▸ **Directions**: Proceed with the article below on the global reach of the Israel-Hamas conflict, continuing it from its last sentence.

Sunday, February 25, 2024

Israel-Hamas: A globalised conflict

The Palestinian issue has never lost its resonance beyond the Middle East, especially in the Global South.


Malaysian rock star Ella, right, performs at a Gaza fundraising concert in Penang, October 2023 (Flickr/Budiey)


BEN SCOTT
Published 26 Feb 2024 


The atrocities perpetrated by Hamas on 7 October 2023 and the war in Gaza that followed caught much of the world off guard. Most governments appeared surprised both by the reignition of the Israeli-Palestinian conflict and its wider consequences, for regional stability and social cohesion. In a Foreign Affairs essay sent to print on 2 October, National Security Advisor Jake Sullivan wrote that “although the Middle East remains beset with perennial challenges … the region is quieter than it has been for decades.”

The failure of Western capitals to appreciate the continuing global resonance of the Palestinian issue is reminiscent of earlier failures to anticipate the rise of populist politics.

Sullivan was far from alone in misjudging the region. At the root of a long list of Israeli intelligence failures in the lead-up to 7 October was an assumption that Hamas had essentially abandoned “resistance” in favour of improving conditions in, and its hold on, the Gaza Strip. To be sure, Hamas encouraged this mistake. But there were wider reasons to believe Palestinians were losing their “will to fight.”

For many decades the Palestinians were a cause célèbre for the region and the global anti-imperialist left. But when the Arab uprisings took off in early 2011, suddenly empowered Arab publics did not focus on the Palestinian cause. They devoted more attention to regional power struggles – from Libya to Yemen to Syria – than on the Palestinians, who were anyway split between the Fatah-ruled West Bank and Hamas-ruled Gaza.

As authoritarian Arab rulers reasserted themselves, they found that public animus to Israel was no longer the constraint it had once been. Regimes that had long sought covert cooperation with Israel discovered they could do so more openly and even enter formal diplomatic relations with the Jewish state. As part of the Abraham Accords, the UAE, Bahrain and Morocco did so in 2020, while paying only lip service to Palestinian interests. Until 7 October Saudi Arabia appeared set to follow suit.

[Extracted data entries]
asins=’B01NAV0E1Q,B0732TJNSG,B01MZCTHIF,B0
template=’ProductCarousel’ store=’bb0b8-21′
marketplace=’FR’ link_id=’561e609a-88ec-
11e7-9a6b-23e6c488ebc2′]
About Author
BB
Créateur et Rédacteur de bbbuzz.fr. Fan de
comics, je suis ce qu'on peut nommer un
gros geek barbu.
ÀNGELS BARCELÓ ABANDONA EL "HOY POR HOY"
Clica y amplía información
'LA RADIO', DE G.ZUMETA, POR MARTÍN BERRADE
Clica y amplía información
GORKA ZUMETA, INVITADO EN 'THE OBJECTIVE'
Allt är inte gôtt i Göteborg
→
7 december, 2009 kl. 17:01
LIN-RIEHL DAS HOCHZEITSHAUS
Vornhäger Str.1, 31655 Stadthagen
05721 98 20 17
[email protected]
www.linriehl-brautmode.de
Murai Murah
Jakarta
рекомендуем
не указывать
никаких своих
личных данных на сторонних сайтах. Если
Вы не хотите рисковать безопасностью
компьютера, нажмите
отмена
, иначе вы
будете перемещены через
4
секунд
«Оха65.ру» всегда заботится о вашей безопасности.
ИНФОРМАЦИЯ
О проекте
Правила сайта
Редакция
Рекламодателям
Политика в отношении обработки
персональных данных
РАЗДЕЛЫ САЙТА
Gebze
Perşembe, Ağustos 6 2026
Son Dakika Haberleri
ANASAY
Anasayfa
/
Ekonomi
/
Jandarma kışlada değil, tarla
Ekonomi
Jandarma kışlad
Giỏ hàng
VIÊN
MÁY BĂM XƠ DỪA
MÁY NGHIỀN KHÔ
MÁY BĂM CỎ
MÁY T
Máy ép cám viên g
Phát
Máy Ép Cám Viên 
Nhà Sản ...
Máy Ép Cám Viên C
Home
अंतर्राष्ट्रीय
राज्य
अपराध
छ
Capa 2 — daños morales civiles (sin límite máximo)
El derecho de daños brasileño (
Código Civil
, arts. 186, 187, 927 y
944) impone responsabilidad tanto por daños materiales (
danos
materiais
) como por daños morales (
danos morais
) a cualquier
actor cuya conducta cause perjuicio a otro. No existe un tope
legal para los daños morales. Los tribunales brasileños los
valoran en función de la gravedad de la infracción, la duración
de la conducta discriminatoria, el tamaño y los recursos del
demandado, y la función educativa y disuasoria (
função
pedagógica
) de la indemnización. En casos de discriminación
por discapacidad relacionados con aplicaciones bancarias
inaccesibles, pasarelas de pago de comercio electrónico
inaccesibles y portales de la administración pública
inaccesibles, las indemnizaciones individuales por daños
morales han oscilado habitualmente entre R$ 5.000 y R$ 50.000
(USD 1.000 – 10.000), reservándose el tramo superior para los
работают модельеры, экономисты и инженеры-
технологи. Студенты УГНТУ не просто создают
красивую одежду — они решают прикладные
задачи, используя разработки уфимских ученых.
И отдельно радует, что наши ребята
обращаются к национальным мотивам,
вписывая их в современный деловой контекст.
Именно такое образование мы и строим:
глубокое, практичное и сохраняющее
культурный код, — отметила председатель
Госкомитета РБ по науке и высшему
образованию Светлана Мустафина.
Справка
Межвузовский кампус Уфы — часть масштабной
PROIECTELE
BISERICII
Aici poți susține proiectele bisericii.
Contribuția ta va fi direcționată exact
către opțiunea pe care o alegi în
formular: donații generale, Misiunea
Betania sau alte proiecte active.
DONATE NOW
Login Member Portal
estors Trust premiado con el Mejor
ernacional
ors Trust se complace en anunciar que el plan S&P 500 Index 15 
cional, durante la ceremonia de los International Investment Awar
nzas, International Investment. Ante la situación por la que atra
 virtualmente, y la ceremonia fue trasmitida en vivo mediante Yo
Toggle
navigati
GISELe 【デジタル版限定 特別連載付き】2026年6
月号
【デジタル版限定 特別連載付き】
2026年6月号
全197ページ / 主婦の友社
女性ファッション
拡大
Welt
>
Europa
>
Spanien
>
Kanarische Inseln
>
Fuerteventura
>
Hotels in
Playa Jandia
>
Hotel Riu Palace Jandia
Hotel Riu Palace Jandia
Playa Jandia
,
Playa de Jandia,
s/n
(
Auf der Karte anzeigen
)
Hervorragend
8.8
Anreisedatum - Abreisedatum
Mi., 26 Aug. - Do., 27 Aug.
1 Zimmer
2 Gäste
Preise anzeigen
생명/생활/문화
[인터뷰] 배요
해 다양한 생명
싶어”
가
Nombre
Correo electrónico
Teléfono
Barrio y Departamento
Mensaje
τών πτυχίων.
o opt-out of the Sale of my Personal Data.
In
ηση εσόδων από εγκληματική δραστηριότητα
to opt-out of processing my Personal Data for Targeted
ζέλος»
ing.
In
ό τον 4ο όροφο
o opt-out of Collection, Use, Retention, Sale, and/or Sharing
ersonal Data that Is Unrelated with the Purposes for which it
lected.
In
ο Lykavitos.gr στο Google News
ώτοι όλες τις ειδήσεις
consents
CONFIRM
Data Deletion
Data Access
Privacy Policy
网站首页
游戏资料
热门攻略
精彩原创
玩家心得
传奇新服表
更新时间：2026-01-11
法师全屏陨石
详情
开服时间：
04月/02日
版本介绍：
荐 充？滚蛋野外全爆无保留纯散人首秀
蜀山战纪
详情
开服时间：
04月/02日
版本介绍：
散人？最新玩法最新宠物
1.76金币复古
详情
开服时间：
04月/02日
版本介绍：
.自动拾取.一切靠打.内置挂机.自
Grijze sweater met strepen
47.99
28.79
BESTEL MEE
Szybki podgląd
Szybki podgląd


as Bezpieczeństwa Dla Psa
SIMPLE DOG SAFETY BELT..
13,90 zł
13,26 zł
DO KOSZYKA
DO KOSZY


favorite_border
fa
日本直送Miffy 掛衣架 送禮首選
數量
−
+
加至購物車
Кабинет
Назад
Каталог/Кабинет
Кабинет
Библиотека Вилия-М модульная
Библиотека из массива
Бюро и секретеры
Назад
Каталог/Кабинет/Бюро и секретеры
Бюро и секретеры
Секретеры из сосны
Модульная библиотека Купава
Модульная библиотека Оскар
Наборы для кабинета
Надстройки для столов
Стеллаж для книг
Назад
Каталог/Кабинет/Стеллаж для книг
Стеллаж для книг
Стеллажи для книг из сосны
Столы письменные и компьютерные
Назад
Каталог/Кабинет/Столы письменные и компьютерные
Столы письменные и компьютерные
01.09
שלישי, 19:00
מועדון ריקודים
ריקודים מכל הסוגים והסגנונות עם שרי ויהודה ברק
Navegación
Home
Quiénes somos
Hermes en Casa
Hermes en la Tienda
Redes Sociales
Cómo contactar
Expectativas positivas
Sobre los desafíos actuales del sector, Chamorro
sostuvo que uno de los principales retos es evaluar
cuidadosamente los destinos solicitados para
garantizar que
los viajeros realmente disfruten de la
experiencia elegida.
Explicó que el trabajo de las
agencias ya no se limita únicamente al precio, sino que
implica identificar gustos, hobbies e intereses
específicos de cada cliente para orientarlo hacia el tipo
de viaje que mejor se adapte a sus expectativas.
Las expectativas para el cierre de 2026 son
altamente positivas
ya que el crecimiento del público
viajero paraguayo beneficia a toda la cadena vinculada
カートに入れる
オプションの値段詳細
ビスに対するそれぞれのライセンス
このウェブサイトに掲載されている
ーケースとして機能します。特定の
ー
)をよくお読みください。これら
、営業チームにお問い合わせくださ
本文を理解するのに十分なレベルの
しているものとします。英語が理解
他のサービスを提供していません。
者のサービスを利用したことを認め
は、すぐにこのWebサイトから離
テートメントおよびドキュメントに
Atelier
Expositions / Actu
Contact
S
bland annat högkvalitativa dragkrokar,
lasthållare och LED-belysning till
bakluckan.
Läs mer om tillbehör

▸ **Response box**:
But while the Palestinian issue seemed to be losing traction in the region, there was no evidence it had lost its global resonance, especially among the progressive and populist left and in the Global South. That was clear enough from the United Nations’ continued preoccupation with the issue but also evident in the boycott, divestment, sanctions movement and the strength of pro-Palestinian sentiment in countries like Indonesia and Malaysia.
At the root of a long list of Israeli intelligence failures in the lead-up to 7 October was an assumption that Hamas had essentially abandoned “resistance” in favour of improving conditions in – and its hold on – the Gaza Strip.

The failure of Western capitals to appreciate the continuing global resonance of the Palestinian issue is reminiscent of earlier failures to anticipate the rise of populist politics. In their ground-breaking book Six Faces of Globalisation, Anthea Roberts and Nicholas Lamp show how this failure flowed from inattention to the many competing narratives of globalisation, including populist narratives from the left and right. Roberts and Lamp are deliberately agnostic about the narratives they outline. They don’t want to preclude any of them. Instead, they urge policy makers to develop what Philip Tetlock terms “dragonfly eyes”:


Dragonflies have compound eyes made up of thousands of lenses that give them a range of vision of nearly 360 degrees. Dragonfly thinking involves synthesizing a multitude of points…people who integrate insights from multiple perspectives are likely to develop a more accurate understanding of complex problems than those who rely on a single perspective.

Simply insisting on the establishment narrative of globalisation (“everybody wins”) has done nothing to blunt anti-globalisation. Rather, it has blinded policy-makers to the genuine insights and animating power of alternative narratives.

It is hard to imagine a more direct assault on economic globalisation than the Houthi attacks on commercial shipping in the Red Sea. The Houthis purport to be fighting for the Palestinians but most experts agree they are doing it to boost their own domestic and international standing. To counter them, the US and its allies have sought to impose an “establishment narrative”: framing the issue in terms of freedom of navigation, the rules-based order and military deterrence.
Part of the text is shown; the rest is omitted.